Harrison Birtwistle's Chronometer from 1971 is one of those landmarks in composition: an early example of electronic music that includes a pioneering form of digital sampling. The 25-minute piece involves sounds taken from Big Ben and the 14th-century Wells Cathedral clock: a symphony of tick-tocking, mechanical groans and chiming bells. The speakers are mounted in trees and under the grating that covers the historic gunnery at Georges Heights. The festival has provided beanbags so visitors can enjoy the harbour views while listening to this evocative soundscape in comfort. (Tip: take refreshments.)


Back at Carriageworks in the afternoon, the enormous and intricately laid-out installation by Chinese artist Song Dong was being unveiled. The piece, called Hu Jin Qi Yong, or Waste Not, comprises the thousands of items Song's mother Zhao Xiangyuan hoarded after his father's death.


The objects are arranged like with like -- ceramic pots, pairs of shoes, radiators, little red books and bottle tops -- so that they become a schematic of memory. The piece speaks to the soul that wants to preserve and cherish, even as the affluent Westerner protests at the accumulation of junk.


I finished the day with the outdoor concert in The Domain -- long a fixture of the festival and of Sydney summers -- featuring soul revival act the Daptone Super Soul Revue. Daptone is another of the good musical things to come out of Brooklyn, a record label whose artists faithfully recreate the sounds of 1960s soul and funk.

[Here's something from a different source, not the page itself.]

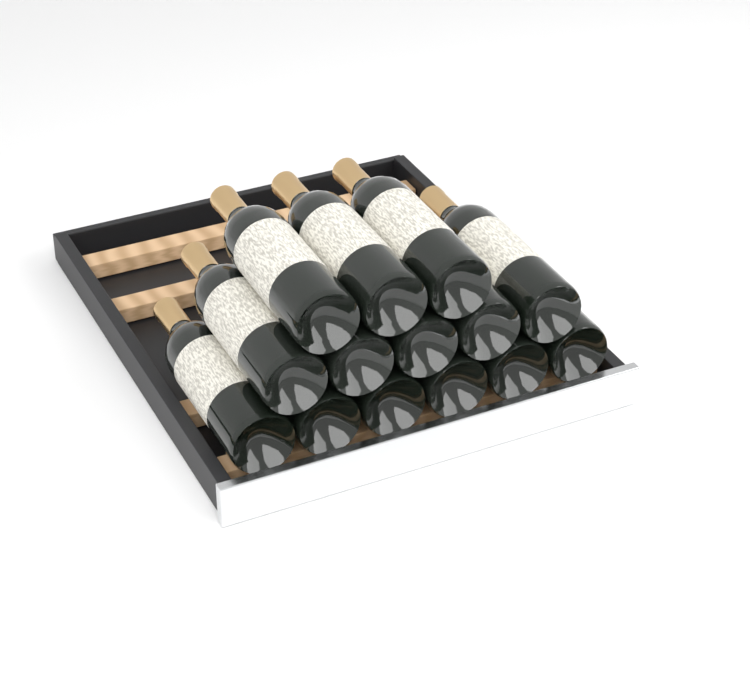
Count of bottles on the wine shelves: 14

Not quite full to its 60,000 capacity, The Domain was jumping with a lively crowd for the final act of the evening, Sharon Jones and the Dap-Kings. Jones is a little sequinned powerhouse with a big voice and funky moves. Her band had the grooves to keep people up and dancing under the night sky.


Something I have not noticed in previous years was the marquee, at one of the Domain gates, marked "Sydney Festival Donation Point". I'm told it has been there before, but now it seems to indicate a festival in leaner times. The festival received a reduced subsidy from the state government this year, which led to the axing of Festival First Night. Because of this decision, the attendance figure will be less than that of previous festival openers, which regularly topped 200,000. Stakeholders including ANZ -- whose festival sponsorship is up for renewal -- will no doubt take this into their reckoning of success. Indeed, Sydney Festival headquarters has been extremely reticent about pre-empting the public's response to this year's program, and has refused to reveal box-office figures. This, too, makes a change from the triumphalist tone of some previous years.


SF13 has got off to a modest start but with headliners Semele Walk and The Secret River to come later this week, the festival may yet get into full swing.